Predicting Missing Values in Medical Data via XGBoost Regression

J Healthc Inform Res. 2020 Dec;4(4):383-394. doi: 10.1007/s41666-020-00077-1. Epub 2020 Aug 3.

Abstract

Purpose: The data in a patient's laboratory test result is a notable resource to support clinical investigation and enhance medical research. However, for a variety of reasons, this type of data often contains a non-trivial number of missing values. For example, physicians may neglect to order tests or document the results. Such a phenomenon reduces the degree to which this data can be utilized to learn efficient and effective predictive models. To address this problem, various approaches have been developed to impute missing laboratory values; however, their performance has been limited. This is due, in part, to the fact no approaches effectively leverage the contextual information 1) in individual or 2) between laboratory test variables.

Method: We introduce an approach to combine an unsupervised prefilling strategy with a supervised machine learning approach, in the form of extreme gradient boosting (XGBoost), to leverage both types of context for imputation purposes. We evaluated the methodology through a series of experiments on approximately 8,200 patients' records in the MIMIC-III dataset.

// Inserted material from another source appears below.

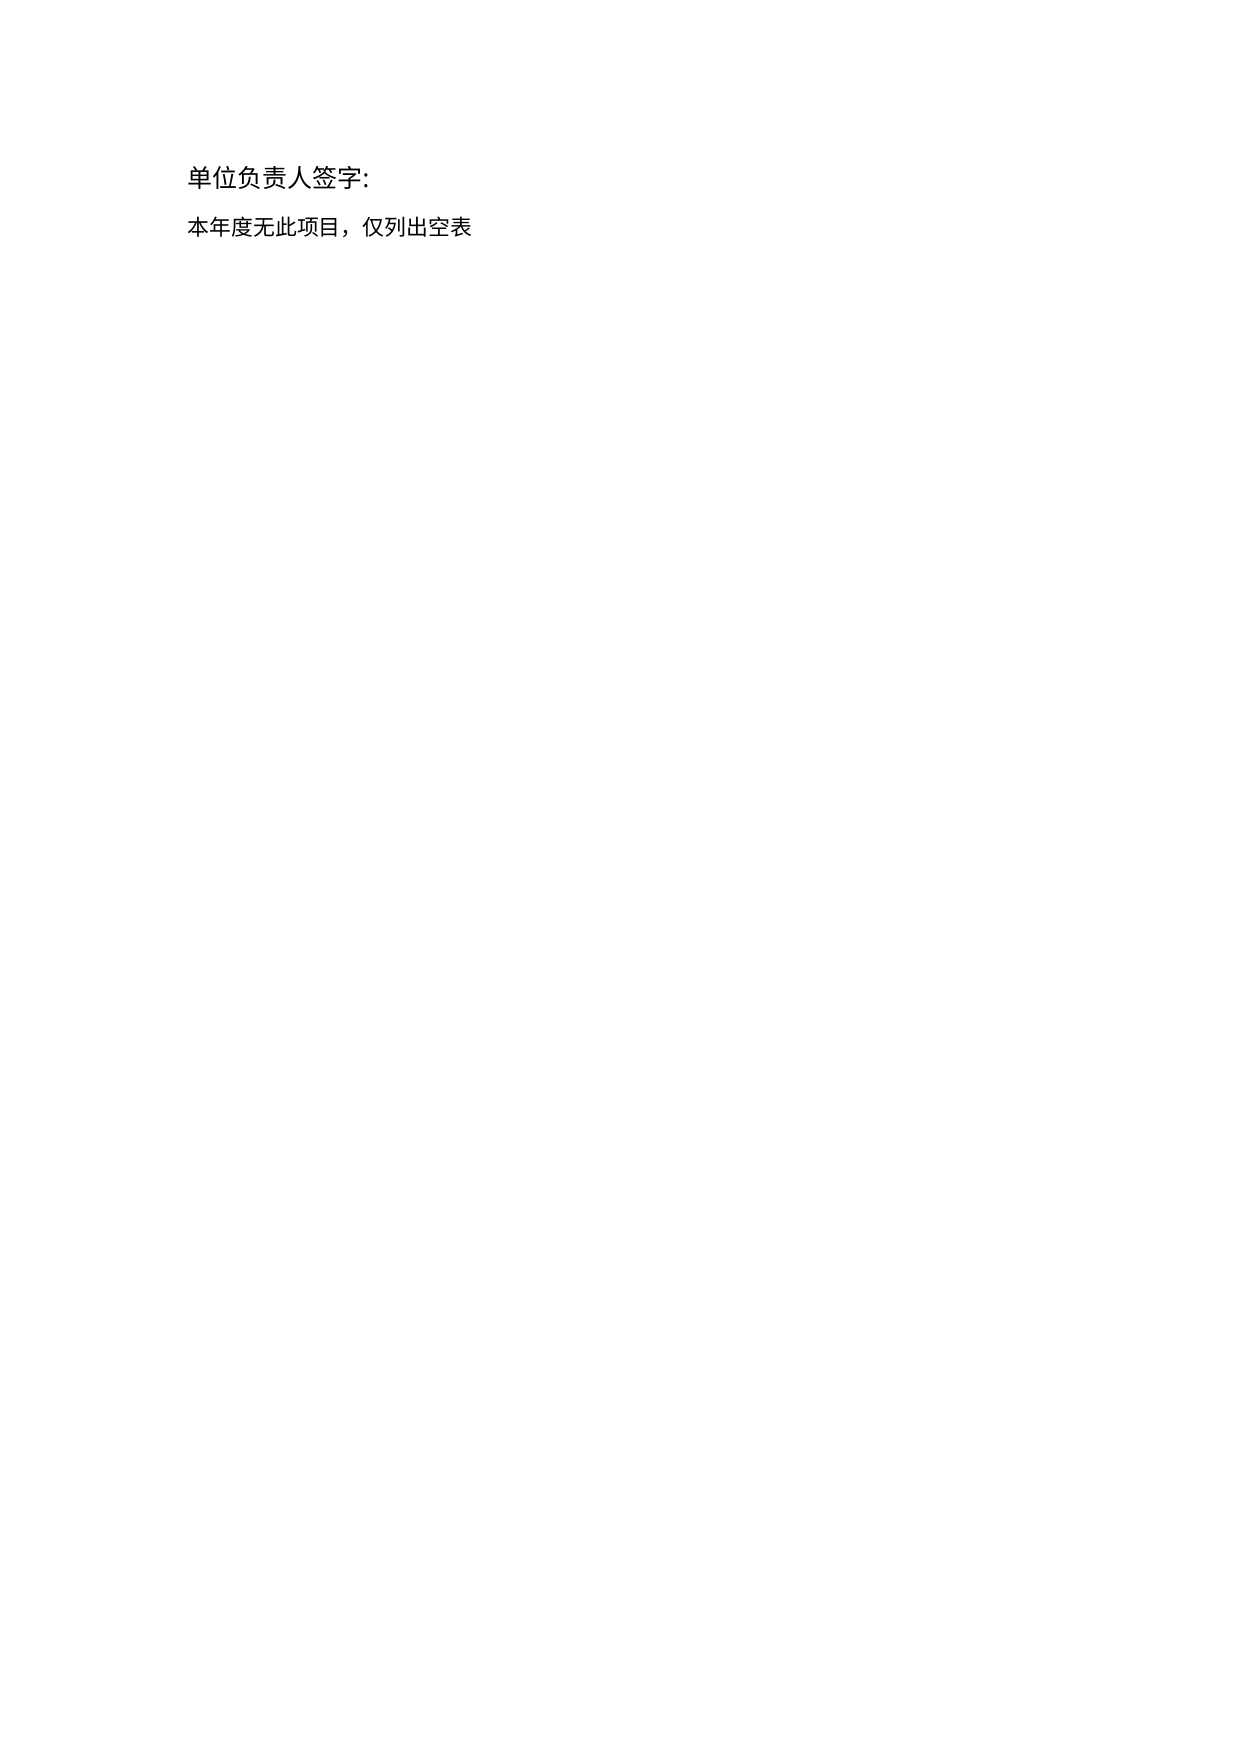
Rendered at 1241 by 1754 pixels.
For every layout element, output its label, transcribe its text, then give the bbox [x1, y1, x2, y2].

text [187, 144, 1053, 209]
text 本年度无此项目，仅列出空表 [187, 209, 1053, 242]
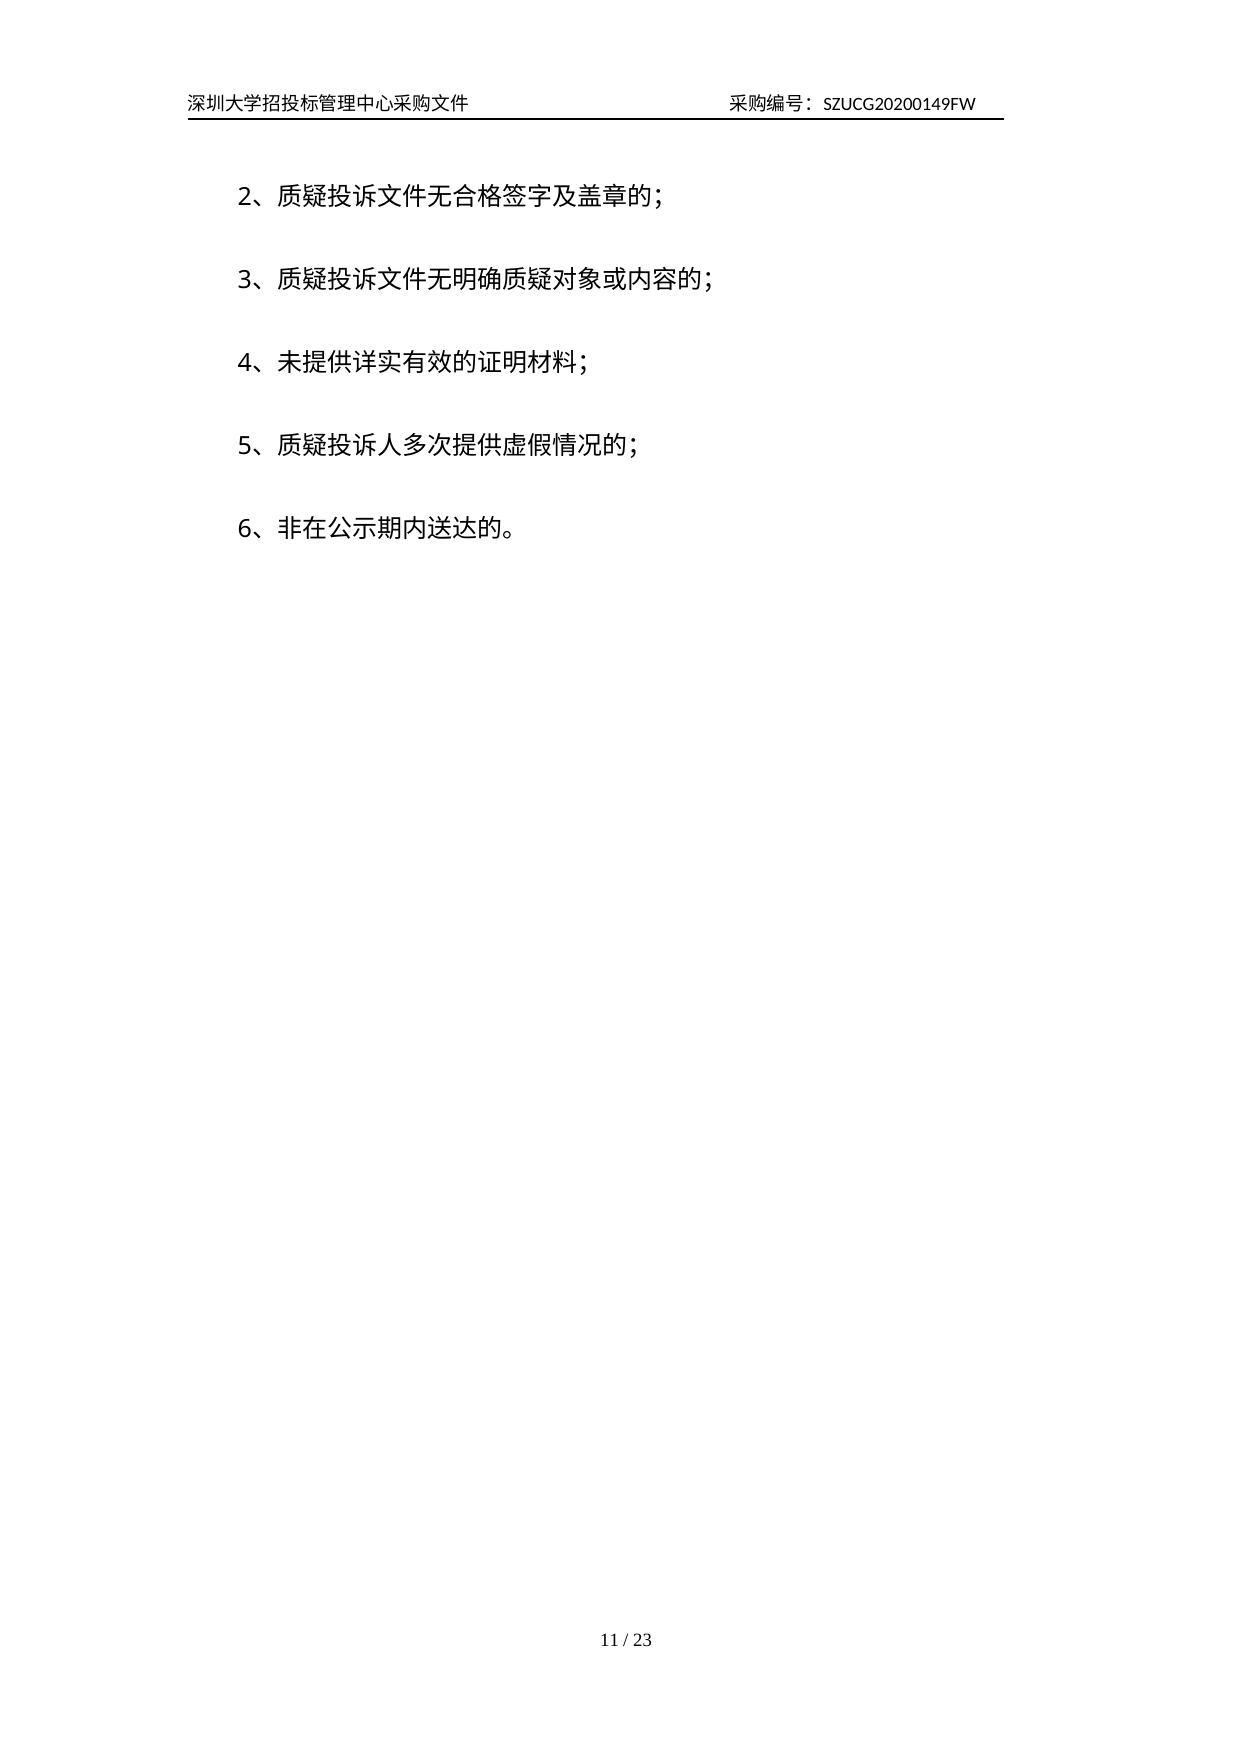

Result: The results demonstrate that the new model outperforms baseline and state-of-the-art models on 13 commonly collected laboratory test variables. In terms of the normalized root mean square derivation (nRMSD), our model exhibits an imputation improvement by over 20%, on average.

Conclusion: Missing data imputation on the temporal variables can be largely improved via prefilling strategy and the supervised training technique, which leverages both the longitudinal and cross-sectional context simultaneously.

Keywords: XGBoost; imputation; laboratory tests; missing values.